Sederet dengan Toko melati ada “Warung Jawa”. Kalo warung ini tampaknya dimiliki oleh orang keturunan Jawa kelahiran Suriname. Seperti yang kita ketahui dalam sejarah memang antara Jawa, Suriname dan Belanda mempunyai hubungan erat. Meski menyandang nama Jawa, tampaknya tidak banyak pekerjanya yang bisa berbahasa Jawa apalagi Bahasa Indonesia. Kami sekeluarga kadangkala mengunjungi warung ini. Meski menyajikan banyak menu, tetapi yang menjadi “champion” adalah saoto-nya. Saoto, menurut kami, adalah sebutan untuk soto (ayam). Untuk membedakan dengan soto di Jawa kami lebih suka menyebutnya dengan Soto Suriname.  Soto suriname itu seperti soto ala Jogja atau Solo, kuahnya bening dengan sedikit tauge. Tentu saja ada tambahan satu telur utuh dan daging ayam. Yang menjadi ciri khas dari soto suriname adalah irisan kentang tipis-tipis dengan mihun yang digoreng! Namun ada satu menu yang membuat kami penasaran namanya “chudangan”. Kami berpikir keras kira-kira apa ya maksudnya? Setelah membaca keterangannya dikatakan chudangan: pittige groenteschotel met cocos en ei. OOOOalaaaaaah….ternyata itu yang dimaksud Gudangan. Itu lho, makanan sayur segar yang ditaburi parutan kelapa dan telur rebus. Biasanya dipincuk (pakai daun pisang) dan dijual di pasar-pasar tradisional di Jogja dan Jawa Tengah. Chudangan!



Nah, betul kan, saya yakin istilah-istilah yang saya sebutkan itu memang dari kata Bahasa Indonesia (dahulu melayu). Atau setidaknya dari Pulau Jawa. Lagi-lagi ada sebuah artikel menarik. Judulnya “Top 50 – Nederlandse woorden uit het Maleis & Indonesisch” karangannya Enne Koops. Dalam tulisannya, dia bilang setidaknya ada 109 kata Bahasa Belanda yang diserap dari Bahasa Indonesia (=melayu) serta beberapa kata dari Bahasa Jawa. Yang menarik ternyata,  kata-kata serapan ini datang dalam Bahasa Belanda secara bergelombang. Sebagian besar istilah-istilah ini masuk pada abad ke-19 hasil interaksi para pelayar Belanda yang pernah mengunjungi Hindia-Belanda. Angka ini terhitung sangat kecil dibandingkan dengan 8 ribu istilah Bahasa Belanda yang diserap dalam Bahasa Indonesia (dan Jawa?).
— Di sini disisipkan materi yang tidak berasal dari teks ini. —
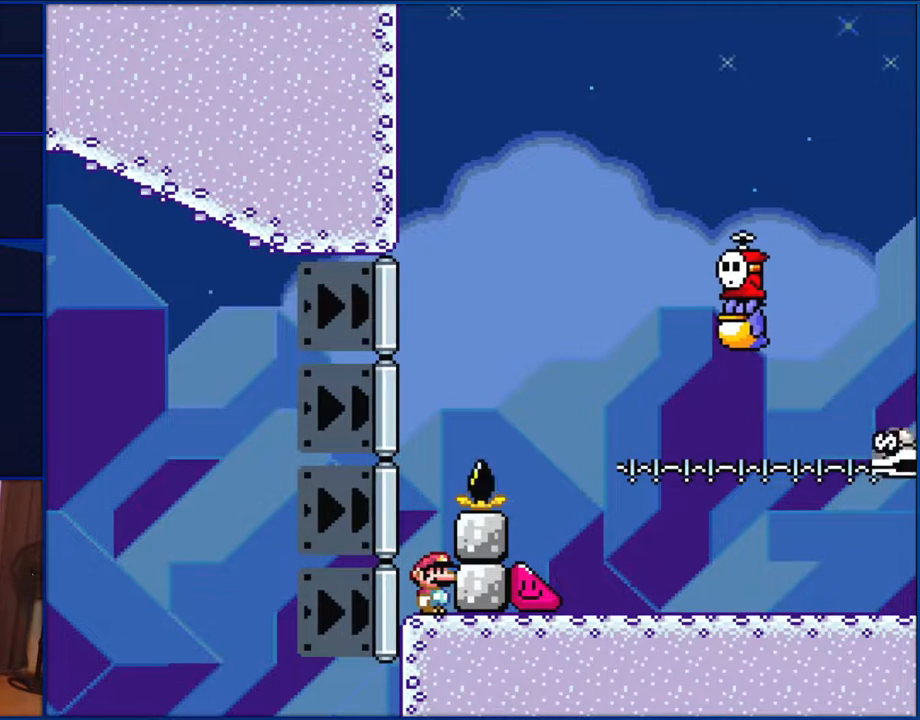
{"buttons": ["Y"], "events": []}
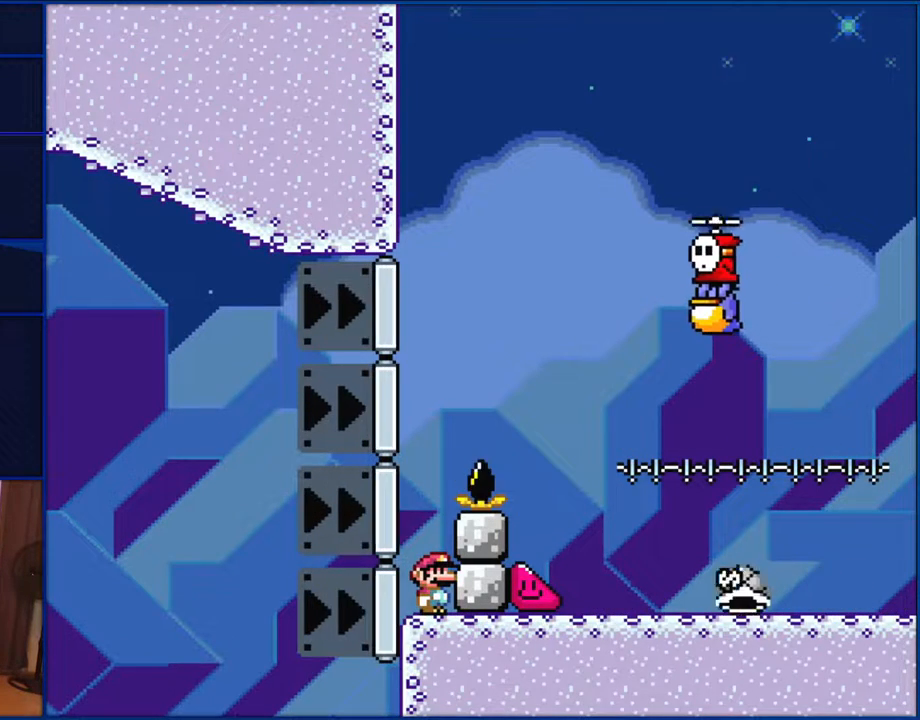
{"buttons": ["Y"], "events": []}
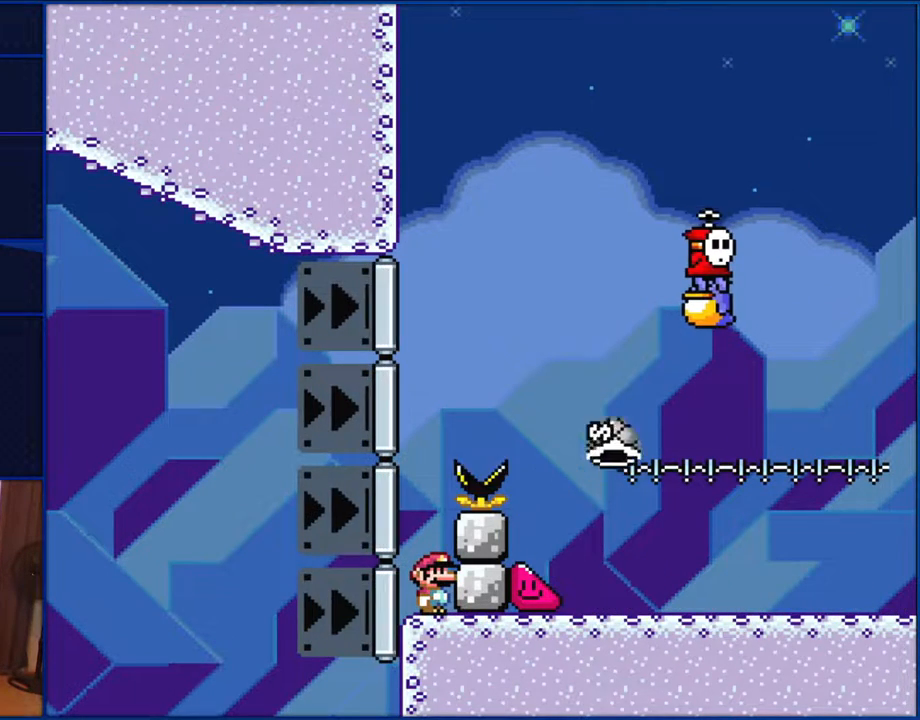
{"buttons": ["Y"], "events": []}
Berikut saya tunjukan beberapa kata Bahasa Belanda, silahkan kalian menebak apa artinya. Saya mulai dari istilah bahan makanan dulu: ketjap, sate, nasi goreng, pisang, kroepoek, sago, loempia, bami, babi pangang. Bagaimana, ada yang tidak tahu artinya? Sekarang tebak lagi, apa artinya kata-kata berikut ini; pienter, piekeren, branie, amok, rampokken, mataglap, senang, soesa.  Masih penasaran lagi? Coba artikan yang ini: toko, klewang, sarong, koeli, kakkies, prauw, orang oetan, klamboe, goeroe dan lain-lain, dan lain-lain.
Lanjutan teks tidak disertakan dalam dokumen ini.